We Are All Completely Beside Ourselves by Karen Joy Fowler
Really, this is an obvious choice: a girl goes to university and finds her voice along the way. It’s also hilarious, and can dig me out of the deepest of reading slumps.
The Chronicles of Narnia by C. S. Lewis
This is my favourite series of all time. Leaving it behind would be like finding myself in the middle of an ocean with no Dawn Treader in sight. Plus, not only is reading about Narnia is the perfect escape from reality, but it also gives me hope that I can make a graceful exit from any uncomfortable situation by climbing into a wardrobe.
The Bell Jar by Sylvia Plath
Admittedly, this isn’t exactly one of my favourites. But over time I’ve discovered that it’s an incredible douchebag-repellant. Seriously, you just pull this book out of your bag and it sends misogynists running for the hills. I don’t even think they know what it’s about – they’ve just seen it all over Tumblr and assume that it’s the number one medium for spreading the feminist disease.
The Night Circus by Erin Morgenstern
This book makes me ridiculously happy. Do I need another reason?
And one more for luck: Hamlet by William Shakespeare
…because I’m doing an English degree and I really can’t pitch up without a little Shakespeare to keep me humble. Hamlet is my bestie. I read it for the first time when I was thirteen, and since then I’ve included it in every single AP English essay I’ve ever written (no joke – I think my teacher still hates me for it). Every time I think the world is out to get me, I just glance at Hamlet and remember things could be so much worse.

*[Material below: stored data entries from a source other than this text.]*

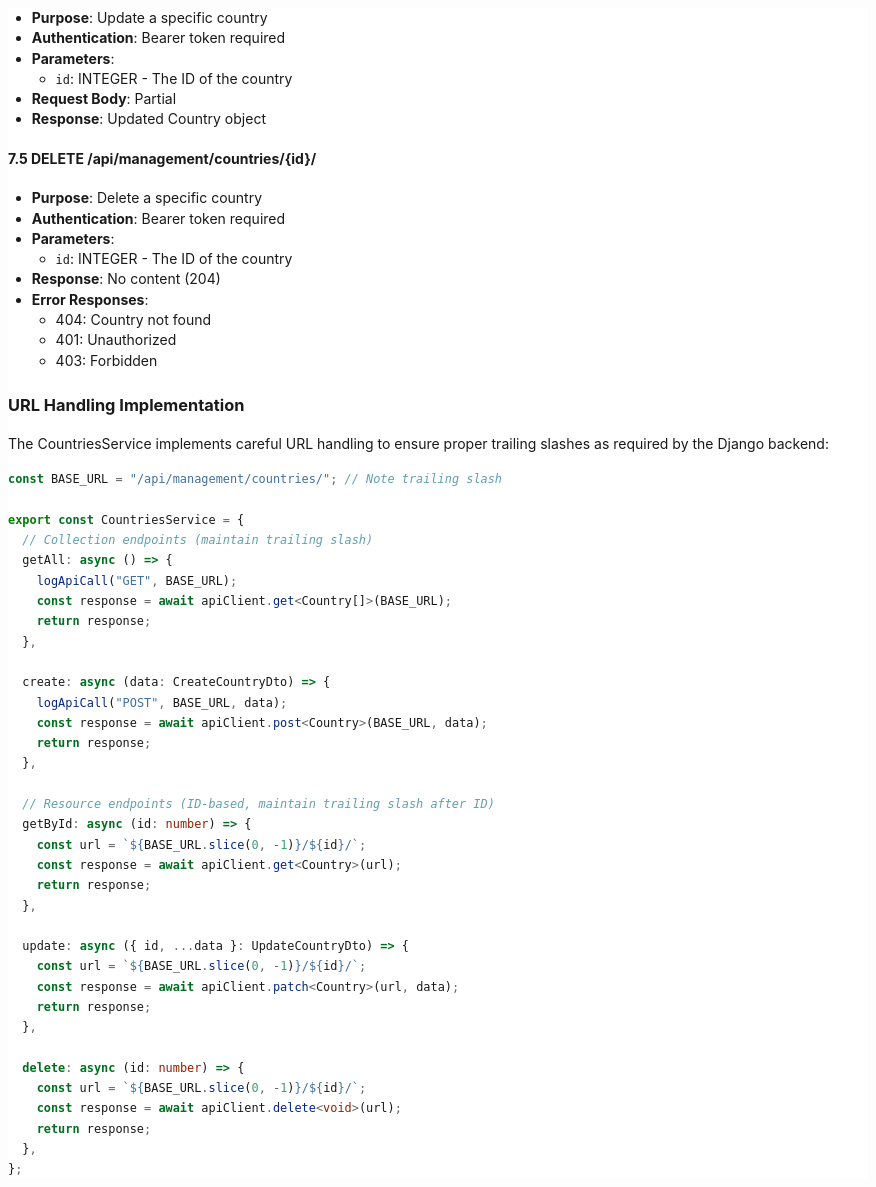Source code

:- **Purpose**: Update a specific country
- **Authentication**: Bearer token required
- **Parameters**:
  - `id`: INTEGER - The ID of the country
- **Request Body**: Partial<CreateCountryDto>
- **Response**: Updated Country object

#### 7.5 DELETE /api/management/countries/{id}/

- **Purpose**: Delete a specific country
- **Authentication**: Bearer token required
- **Parameters**:
  - `id`: INTEGER - The ID of the country
- **Response**: No content (204)
- **Error Responses**:
  - 404: Country not found
  - 401: Unauthorized
  - 403: Forbidden

### URL Handling Implementation

The CountriesService implements careful URL handling to ensure proper trailing slashes as required by the Django backend:

```typescript
const BASE_URL = "/api/management/countries/"; // Note trailing slash

export const CountriesService = {
  // Collection endpoints (maintain trailing slash)
  getAll: async () => {
    logApiCall("GET", BASE_URL);
    const response = await apiClient.get<Country[]>(BASE_URL);
    return response;
  },

  create: async (data: CreateCountryDto) => {
    logApiCall("POST", BASE_URL, data);
    const response = await apiClient.post<Country>(BASE_URL, data);
    return response;
  },

  // Resource endpoints (ID-based, maintain trailing slash after ID)
  getById: async (id: number) => {
    const url = `${BASE_URL.slice(0, -1)}/${id}/`;
    const response = await apiClient.get<Country>(url);
    return response;
  },

  update: async ({ id, ...data }: UpdateCountryDto) => {
    const url = `${BASE_URL.slice(0, -1)}/${id}/`;
    const response = await apiClient.patch<Country>(url, data);
    return response;
  },

  delete: async (id: number) => {
    const url = `${BASE_URL.slice(0, -1)}/${id}/`;
    const response = await apiClient.delete<void>(url);
    return response;
  },
};
```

I still feel guilty about leaving all my other favourites behind. All my YA babies are being left on my shelf because I can’t bear to take one and not the rest. And I’m still panicking about whether I should abandon my battered copy of Hamlet for Clockwork Angel because the latter is slightly less emotionally traumatic and has pretty shadowhunters hidden between its pages. And I’m debating slipping in a book of Tolstoy’s short stories because it’s really very small and could probably fit in my handbag. And I just bought a beautiful box set of The Mortal Instruments that is very much at the risk of being stolen by my sister before I get home, so maybe I should throw out a week’s worth of clothes and take it instead. And…
Thank goodness for Kindle, that’s all I’m saying. And libraries, too.
In all seriousness, though, I’m off to uni on Thursday! Unfortunately, I don’t have a Gandalf to guide me, or even a hoard of dwarves to sing me songs about what to expect on my travels, so I’m afraid my blogging might be a little sketchy and unpredictable for the next few weeks while I settle in. But I’ll try my best to post a couple of updates and anecdotes as I go along so that you know I haven’t met a tragic end.